Perhaps most importantly, special attention will be given to ways and means of increasing the numbers of mid-sized businesses (those that have expanded beyond the definition of SMEs). And plans will be set in motion to boost the rural economy.
Announcing the latest stage of the strategy, Vince Cable, the Business Minister, said: “We are launching the second stage of the plan for growth with one central purpose – creating the right conditions for business to start up, invest, grow and create jobs.”
In the three months since the publication of the overall strategy, the Government has cut corporation tax by 2 per cent to 26 per cent and introduced a moratorium on new business regulation.
Other policies have seen the setting up of the Green Investment Bank, plans for 21 new enterprise zones, improved tax reliefs on new investments including reform of the Enterprise Investment Scheme, and the doubling of the lifetime limit for Entrepreneurs Relief to £10 million.
The second phase of the Growth Review will, the Government said, involve an intensive programme of engagement with business over the coming months. Based on the evidence collected, plans for growth in each review area will be presented to a Ministerial Group chaired by the Chancellor and Business Secretary, with final details due for report in the autumn.
The ambition to help smaller firms grow into mid-sized companies caught the eye of most business groups.
John Cridland, the director general of the CBI, said: “It’s good that the Government has recognised the importance to the economy of mid-sized companies with the potential to grow fast and create jobs.
“These companies can be economic dynamos, but as we have said the Government’s emphasis has traditionally been on smaller firms, with mid-sized companies a forgotten army in the UK.
“The Government also needs to look closely at news ways of accessing finance for mid-sized firms, how they can export more and what can be done to remove barriers such as regulation or tax.”
It was a point echoed by Steve Radley, director of policy at the EEF: “Whilst young businesses and start ups are important we must not ignore the wider benefits to the economy that medium and larger companies bring.

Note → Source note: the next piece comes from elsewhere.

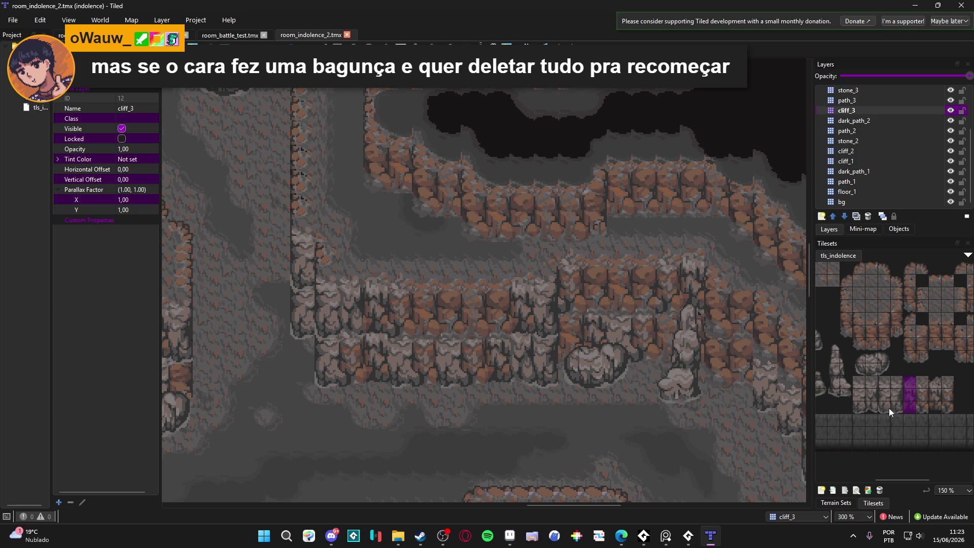
{"action": "left_click_drag", "start_coordinate": [885, 406], "coordinate": [888, 383]}
{"action": "left_click", "coordinate": [473, 204]}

“The UK has a deficit when it comes to growing small companies into medium size and medium ones into large. Without these companies, we will struggle to tackle our economic challenges and face a speed limit on our growth potential.”
Adam Marshall, director of policy at the British Chambers of Commerce, agreed that it is essential that high-growth smaller enterprises have the chance to evolve into dynamic, larger businesses.
He commented: “For Britain’s private sector to drive growth, we need to help more small companies expand into the medium-sized business of tomorrow. At present, everything from employment legislation, finding staff with the right skills, and a risk-averse culture, gets in the way of growth.
“Medium-sized companies are often rooted in their local community, as important employers and part of local, civic life. We need more of these companies, and we challenge the government to sweep away the barriers that prevent Britain’s smaller businesses from scaling up for the future.”